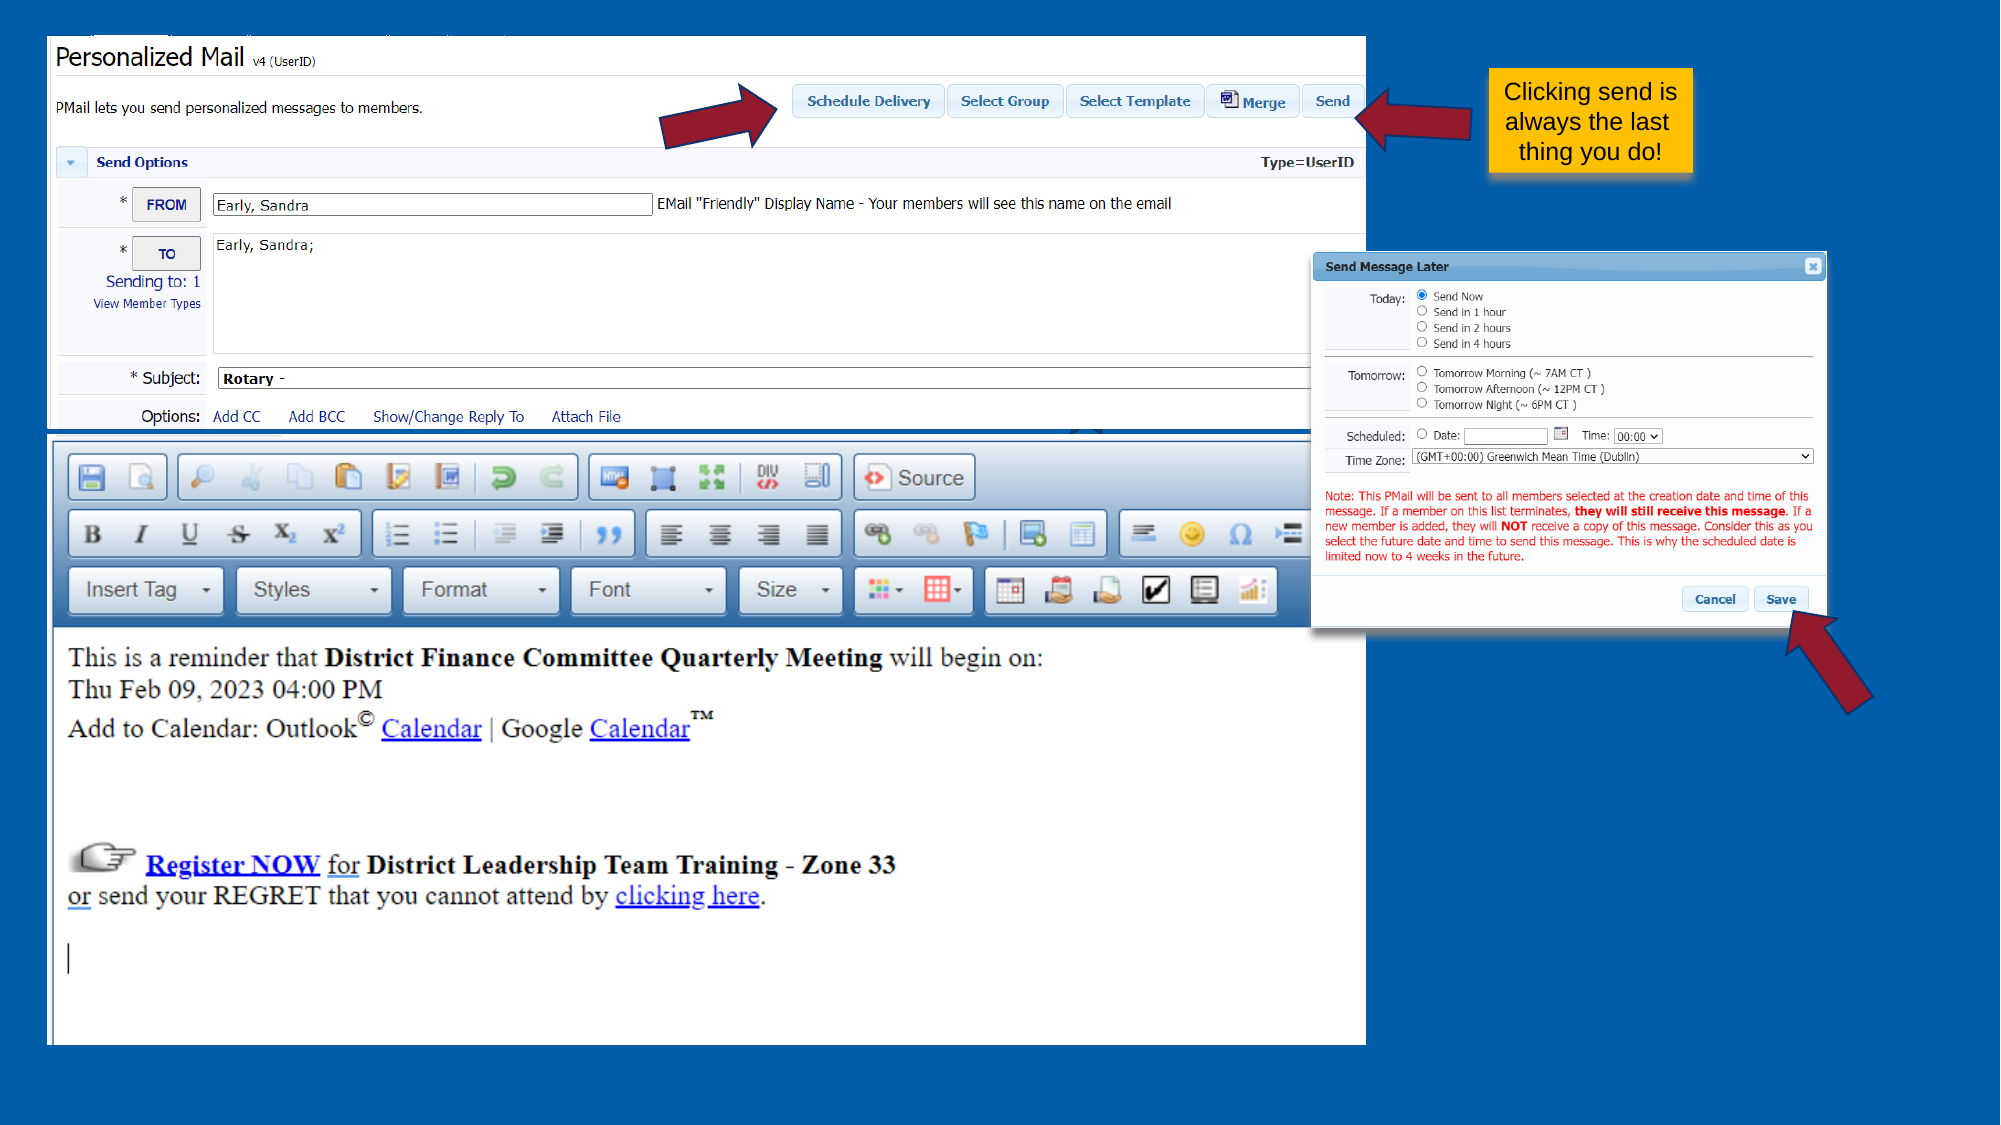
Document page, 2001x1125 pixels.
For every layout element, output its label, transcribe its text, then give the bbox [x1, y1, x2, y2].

text_box [1784, 628, 1875, 716]
text_box [1366, 86, 1473, 154]
text_box [0, 0, 2000, 1125]
picture [47, 35, 1828, 1045]
text_box [1828, 616, 1840, 627]
text_box [1092, 429, 1104, 434]
text_box [1069, 429, 1081, 434]
text_box Clicking send is always the last thing you do! [1489, 68, 1693, 173]
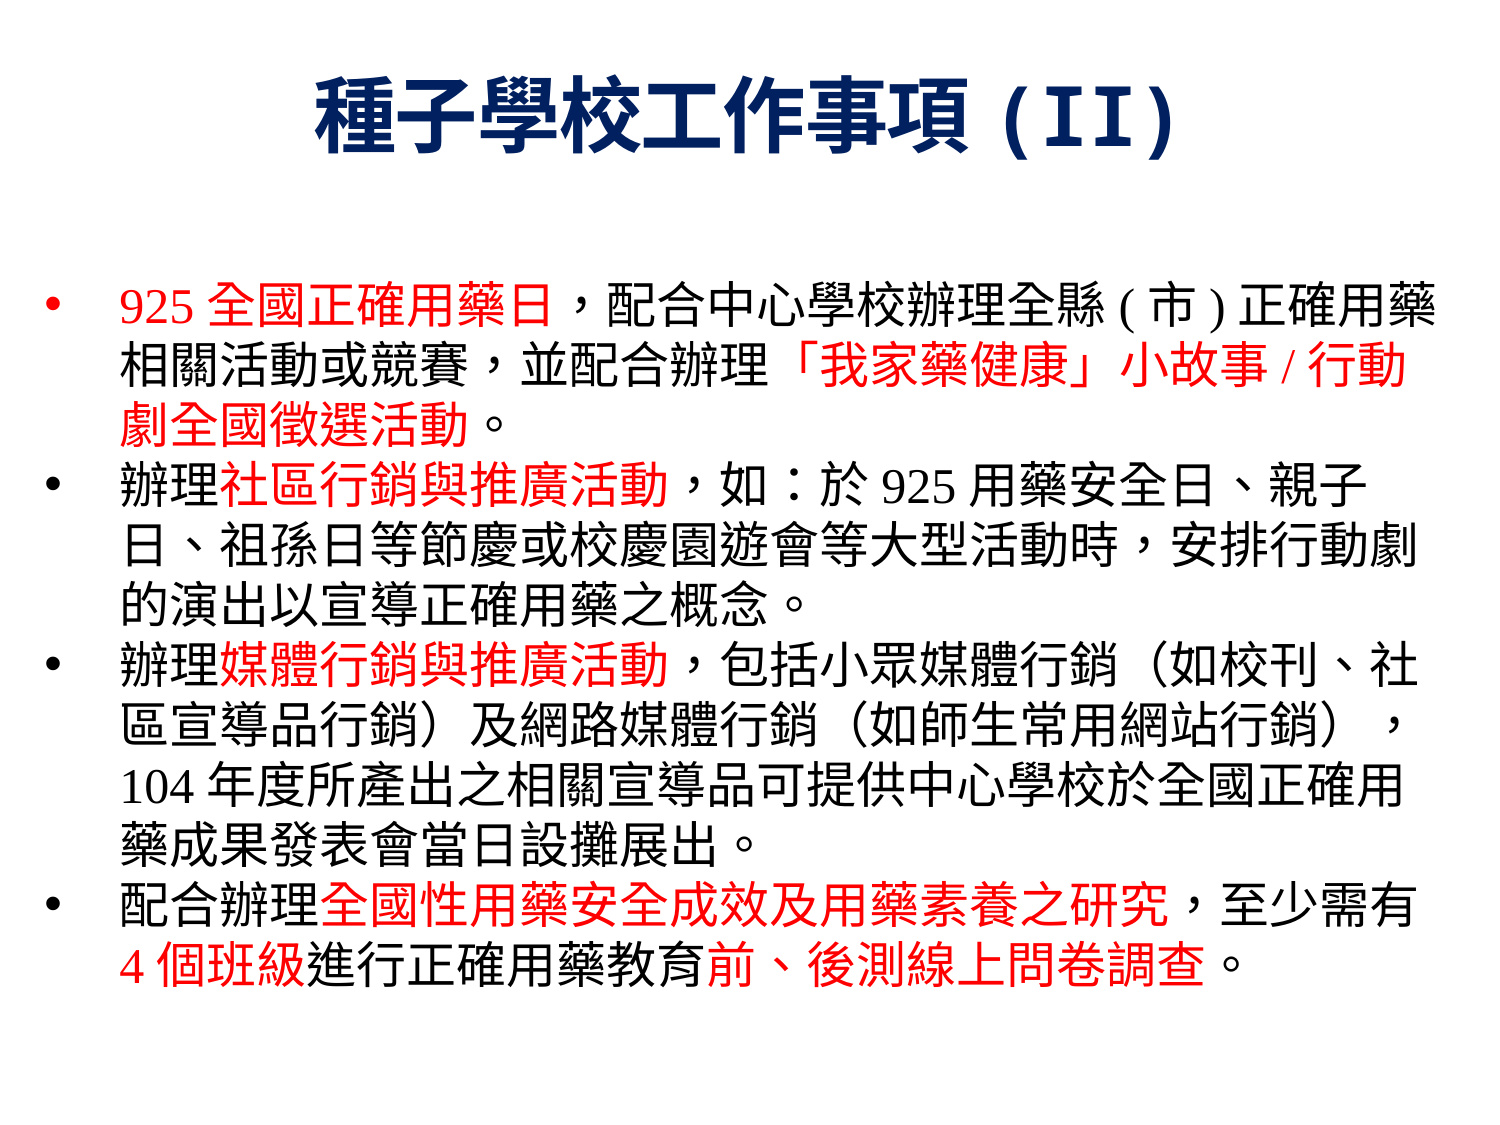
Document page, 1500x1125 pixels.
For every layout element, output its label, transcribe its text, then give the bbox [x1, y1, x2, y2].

list 925全國正確用藥日，配合中心學校辦理全縣(市)正確用藥相關活動或競賽，並配合辦理「我家藥健康」小故事/行動劇全國徵選活動。 辦理社區行銷與推廣活動，如：於925用藥安全日、親子日、祖孫日等節慶或校慶園遊會等大型活動時，安排行動劇的演出以宣導正確用藥之概念。 辦理媒體行銷與推廣活動，包括小眾媒體行銷（如校刊、社區宣導品行銷）及網路媒體行銷（如師生常用網站行銷），104年度所產出之相關宣導品可提供中心學校於全國正確用藥成果發表會當日設攤展出。 配合辦理全國性用藥安全成效及用藥素養之研究，至少需有4個班級進行正確用藥教育前、後測線上問卷調查。 [29, 196, 1471, 1071]
title 種子學校工作事項(II) [41, 42, 1459, 185]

=======

Task item:
Return every line of the listing above where "page" appears.

Exercise response:
Document page, 2001x1125 pixels.
Document page, 1500x1125 pixels.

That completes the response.